→ **SECCIÓN DE TEXTO**:

=-=-=-=-=

In [None]:
# 📦 Importar librerías necesarias
import pandas as pd
import numpy as np
import seaborn as sns
import matplotlib.pyplot as plt
from sklearn.model_selection import train_test_split, cross_val_score, GridSearchCV, RandomizedSearchCV
from sklearn.preprocessing import StandardScaler
from sklearn.metrics import classification_report, accuracy_score, f1_score, roc_auc_score
from sklearn.linear_model import LogisticRegression
from sklearn.neighbors import KNeighborsClassifier
from sklearn.tree import DecisionTreeClassifier
from xgboost import XGBClassifier
from lightgbm import LGBMClassifier
import warnings
warnings.filterwarnings('ignore')

In [None]:
# Usamos la biblioteca google para poder usar archivos en nuestro drive.
from google.colab import drive
# Este comando conecta colab con drive.
drive.mount('/content/drive')

path = "/content/drive/MyDrive/datasets/train.csv"
df = pd.read_csv(path, sep=";")

In [None]:
# 🔍 Información general
df.info()

=-=-=-=-=

→ **DESCRIPCIÓN DEL EJERCICIO**:
Traduce al inglés esta oración de un comentario del código: «Usamos la biblioteca google para poder usar archivos en nuestro drive.» Los datos que vienen a continuación proceden de otra fuente.

=-=-=-=-=

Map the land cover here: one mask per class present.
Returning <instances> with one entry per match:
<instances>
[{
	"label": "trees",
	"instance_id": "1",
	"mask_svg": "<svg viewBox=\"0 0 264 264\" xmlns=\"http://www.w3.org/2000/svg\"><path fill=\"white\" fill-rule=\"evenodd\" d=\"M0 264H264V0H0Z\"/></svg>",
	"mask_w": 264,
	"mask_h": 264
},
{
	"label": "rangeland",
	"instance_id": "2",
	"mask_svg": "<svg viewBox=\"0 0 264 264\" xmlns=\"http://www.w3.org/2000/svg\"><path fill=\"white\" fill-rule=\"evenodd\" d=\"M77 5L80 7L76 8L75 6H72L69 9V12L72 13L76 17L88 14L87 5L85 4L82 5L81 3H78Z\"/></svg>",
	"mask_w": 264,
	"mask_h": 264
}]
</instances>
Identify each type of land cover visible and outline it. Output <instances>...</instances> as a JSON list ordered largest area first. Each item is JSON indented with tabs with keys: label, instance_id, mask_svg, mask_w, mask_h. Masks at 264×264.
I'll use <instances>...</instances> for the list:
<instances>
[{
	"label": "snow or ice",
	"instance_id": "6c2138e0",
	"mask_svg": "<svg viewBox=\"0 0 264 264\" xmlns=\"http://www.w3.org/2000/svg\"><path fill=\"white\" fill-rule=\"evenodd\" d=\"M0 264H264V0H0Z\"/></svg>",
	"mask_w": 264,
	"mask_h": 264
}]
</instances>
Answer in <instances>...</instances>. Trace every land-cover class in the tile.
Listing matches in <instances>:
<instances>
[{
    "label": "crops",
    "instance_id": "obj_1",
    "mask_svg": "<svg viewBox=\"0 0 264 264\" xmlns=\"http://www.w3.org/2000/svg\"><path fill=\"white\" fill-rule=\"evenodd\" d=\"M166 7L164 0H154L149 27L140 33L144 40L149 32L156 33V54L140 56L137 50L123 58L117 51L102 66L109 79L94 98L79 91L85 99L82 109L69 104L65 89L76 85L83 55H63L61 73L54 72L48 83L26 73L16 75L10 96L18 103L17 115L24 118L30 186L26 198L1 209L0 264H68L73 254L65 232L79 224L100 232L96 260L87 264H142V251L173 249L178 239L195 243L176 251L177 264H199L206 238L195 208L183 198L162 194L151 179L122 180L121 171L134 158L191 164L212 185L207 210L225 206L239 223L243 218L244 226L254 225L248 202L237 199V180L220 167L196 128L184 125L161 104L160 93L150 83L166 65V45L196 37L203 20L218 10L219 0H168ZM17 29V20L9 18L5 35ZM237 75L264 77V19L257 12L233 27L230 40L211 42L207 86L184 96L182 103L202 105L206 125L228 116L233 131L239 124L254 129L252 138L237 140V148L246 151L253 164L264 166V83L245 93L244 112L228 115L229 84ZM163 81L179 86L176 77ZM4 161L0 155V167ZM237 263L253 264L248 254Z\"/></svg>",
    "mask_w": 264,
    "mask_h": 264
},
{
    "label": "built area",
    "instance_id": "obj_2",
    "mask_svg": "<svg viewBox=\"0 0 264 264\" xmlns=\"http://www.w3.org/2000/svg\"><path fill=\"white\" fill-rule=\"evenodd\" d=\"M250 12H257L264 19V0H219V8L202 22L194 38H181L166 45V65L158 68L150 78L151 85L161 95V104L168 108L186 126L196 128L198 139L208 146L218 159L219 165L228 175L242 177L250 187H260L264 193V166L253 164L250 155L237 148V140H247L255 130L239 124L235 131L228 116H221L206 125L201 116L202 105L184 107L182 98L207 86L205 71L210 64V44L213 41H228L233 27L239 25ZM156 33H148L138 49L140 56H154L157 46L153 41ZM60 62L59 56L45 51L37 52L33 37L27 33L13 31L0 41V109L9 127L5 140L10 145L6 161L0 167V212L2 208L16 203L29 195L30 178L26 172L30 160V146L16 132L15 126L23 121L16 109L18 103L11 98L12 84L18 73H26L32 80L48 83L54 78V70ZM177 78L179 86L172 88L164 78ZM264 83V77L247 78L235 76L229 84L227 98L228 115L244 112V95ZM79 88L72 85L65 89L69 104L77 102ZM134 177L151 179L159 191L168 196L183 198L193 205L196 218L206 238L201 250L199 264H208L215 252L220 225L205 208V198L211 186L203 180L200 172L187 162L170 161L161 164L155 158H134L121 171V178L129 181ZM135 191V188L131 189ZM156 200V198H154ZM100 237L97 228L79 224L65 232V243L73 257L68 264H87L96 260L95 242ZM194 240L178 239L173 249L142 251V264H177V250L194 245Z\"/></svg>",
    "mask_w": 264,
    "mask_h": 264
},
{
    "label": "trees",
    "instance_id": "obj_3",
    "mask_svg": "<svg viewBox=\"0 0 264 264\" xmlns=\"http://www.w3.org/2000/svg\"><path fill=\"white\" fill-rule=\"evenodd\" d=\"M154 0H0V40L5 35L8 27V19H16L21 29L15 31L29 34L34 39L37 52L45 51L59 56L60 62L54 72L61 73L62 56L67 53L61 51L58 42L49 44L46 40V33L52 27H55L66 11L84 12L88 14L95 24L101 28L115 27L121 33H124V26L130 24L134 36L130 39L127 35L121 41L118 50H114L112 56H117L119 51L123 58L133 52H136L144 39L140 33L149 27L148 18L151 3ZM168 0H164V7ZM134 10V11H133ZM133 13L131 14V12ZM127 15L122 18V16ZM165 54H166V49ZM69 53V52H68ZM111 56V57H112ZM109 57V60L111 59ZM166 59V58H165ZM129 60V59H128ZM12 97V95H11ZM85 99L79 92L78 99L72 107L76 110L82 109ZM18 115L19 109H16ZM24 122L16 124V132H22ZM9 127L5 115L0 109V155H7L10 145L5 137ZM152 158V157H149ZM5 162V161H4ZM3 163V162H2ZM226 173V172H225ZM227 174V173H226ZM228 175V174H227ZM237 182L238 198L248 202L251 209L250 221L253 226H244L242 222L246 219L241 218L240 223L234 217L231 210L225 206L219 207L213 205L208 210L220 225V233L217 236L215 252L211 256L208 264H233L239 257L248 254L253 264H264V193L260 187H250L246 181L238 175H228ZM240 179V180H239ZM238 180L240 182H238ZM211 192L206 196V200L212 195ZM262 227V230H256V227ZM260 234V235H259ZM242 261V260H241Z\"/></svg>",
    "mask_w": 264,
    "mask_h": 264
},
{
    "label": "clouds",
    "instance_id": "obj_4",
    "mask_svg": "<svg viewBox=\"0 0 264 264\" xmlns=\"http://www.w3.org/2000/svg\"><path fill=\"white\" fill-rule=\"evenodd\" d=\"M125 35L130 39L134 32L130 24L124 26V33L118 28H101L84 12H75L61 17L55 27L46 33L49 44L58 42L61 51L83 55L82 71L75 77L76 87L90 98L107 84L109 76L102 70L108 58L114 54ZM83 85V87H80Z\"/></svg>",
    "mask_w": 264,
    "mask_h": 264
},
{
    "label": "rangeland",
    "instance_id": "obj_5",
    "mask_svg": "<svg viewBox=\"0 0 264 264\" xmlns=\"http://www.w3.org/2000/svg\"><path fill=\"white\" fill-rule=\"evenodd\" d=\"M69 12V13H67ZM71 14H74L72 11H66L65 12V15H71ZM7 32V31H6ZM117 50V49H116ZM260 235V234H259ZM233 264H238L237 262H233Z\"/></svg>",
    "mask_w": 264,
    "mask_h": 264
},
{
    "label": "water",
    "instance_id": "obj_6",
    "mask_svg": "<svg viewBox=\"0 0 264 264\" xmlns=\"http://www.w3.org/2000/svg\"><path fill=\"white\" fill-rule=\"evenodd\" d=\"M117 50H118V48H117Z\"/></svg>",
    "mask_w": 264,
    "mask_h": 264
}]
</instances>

=-=-=-=-=

→ **RESPUESTA**:
We use the google library so we can use files in our drive.